My peace is gone, My heart is heavy – Johann Wolfgang von Goethe
The answer to my questions, or rather prayer, came in the form of an all-expense trip to Ghana for two weeks. I was to leave yesterday, but the trip had to be put on hold because of the news I received. Shortly after our board meeting, Aisha buzzed to let me know I had a visitor. It was Dera’s brother who had come from the village. Instead of going to Dera’s office or the house, as he had been there on two occasions, he came straight to my office.
“Chidi, this is a surprise. To what do I owe this visit?” I asked when he had made himself comfortable.
“I know you’re wondering why I didn’t go to the house or Dera’s office. I don’t know how to relay the news to her so I decided to come see you and Abike to prepare your minds and be strong for her.”
My defensive mode kicked in and I braced myself, prepared for the worse.
“Eh…Yesterday my father died.”
Blood rushed to my head and I gasped. Even though I was sitting down, I felt very faint.
“What? Oh my goodness!”
I’d met her father on two visits and had the privilege of learning a lot during the one week we spent there for her elder sister’s wedding. He told us a lot of what happened during Biafra and life during the colonial era. I remember recording it and saying I would document it for posterity. He was educated and still spoke the Queen’s English even though he was old. He was 40 when the Biafra war broke out and it was after then he married a 20-year-old lady, whose family had been killed in the war save her and her younger brother. Dera came after they had thought they would never have any more children. He was almost 60 when they had Chidera. Whenever his older children teased him, he would say it was a testament to the love he and his wife shared. Dera couldn’t wait for the day he would walk her down the aisle with Adrain.
“I have to call Adrian,” I told Chidi, reaching for my phone on the desk.
“Was he sick? He was fine the last time we spoke on the phone.”
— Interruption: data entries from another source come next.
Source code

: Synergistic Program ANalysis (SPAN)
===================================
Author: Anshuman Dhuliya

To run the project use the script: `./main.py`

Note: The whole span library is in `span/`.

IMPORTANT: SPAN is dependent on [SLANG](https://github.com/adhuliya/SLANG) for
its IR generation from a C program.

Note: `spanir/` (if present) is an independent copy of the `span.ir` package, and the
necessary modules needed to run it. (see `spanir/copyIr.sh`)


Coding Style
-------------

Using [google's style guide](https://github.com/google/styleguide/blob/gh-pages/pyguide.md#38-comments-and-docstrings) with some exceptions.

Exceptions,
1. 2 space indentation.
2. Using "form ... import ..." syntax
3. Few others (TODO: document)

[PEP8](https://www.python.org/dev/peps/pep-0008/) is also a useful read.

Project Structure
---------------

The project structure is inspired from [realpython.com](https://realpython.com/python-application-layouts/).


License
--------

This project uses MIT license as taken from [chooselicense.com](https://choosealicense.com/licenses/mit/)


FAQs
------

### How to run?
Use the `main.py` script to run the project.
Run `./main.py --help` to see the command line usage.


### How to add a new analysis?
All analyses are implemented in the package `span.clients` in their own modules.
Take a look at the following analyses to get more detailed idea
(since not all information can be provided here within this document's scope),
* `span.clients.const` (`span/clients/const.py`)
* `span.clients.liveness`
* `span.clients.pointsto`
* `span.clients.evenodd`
“You didn’t let me finish.”
“There’s more?” I dropped my phone.
“Jasmine, please I need you to be strong. He had gone to see a friend who was sick at his house, After a while, his friend, Mazi Opara, asked him to get something for him that he had hidden in the wall of his mud house. As he pried the brick loose, the mud house came crumbling.”
“My goodness! Were there no neighbours to help him out?”
“One of the neighbours said that when they heard the noise; he rushed to check knowing that Mazi Opara was sick. When he got there, Mazi Opara asked him to go home and mind his business, but shouted for him an hour later. He said Mazi was frantic, saying he had forgotten his friend had gone into the mud house to get something for him. He mobilised the youth in the area and my father was brought out alive. He was rushed to the hospital where he gave final instructions to my mother and everyone of us before he died.”
“How could he say he had forgotten his friend went into the mud house? That’s a bunch of crap. That man should be arrested.”
“One step at a time,” Chidi said and broke down.
I couldn’t stop the tears that rolled down my face. It brought back the memory of my late father who had died in my mother’s arms. I thought she was going to go crazy, but she became stronger. I sincerely hope it would be the same with Chidera’s mother.
While we sat in my office, each with his own thoughts, Nosa called me. I picked up the phone with the intention of asking him to ask Adrian to come see me immediately.
“Jas, are you in the office?” I replied in the affirmative. Something in his tone made me uncomfortable.
“Tell me what it is,” I demanded.
“There’s been an accident and Adrian’s in the hospital. We are getting ready to fly him out of the country so you better hurry up to St Michael’s Hospital now.”
In other words, it would probably be the last time I would see him.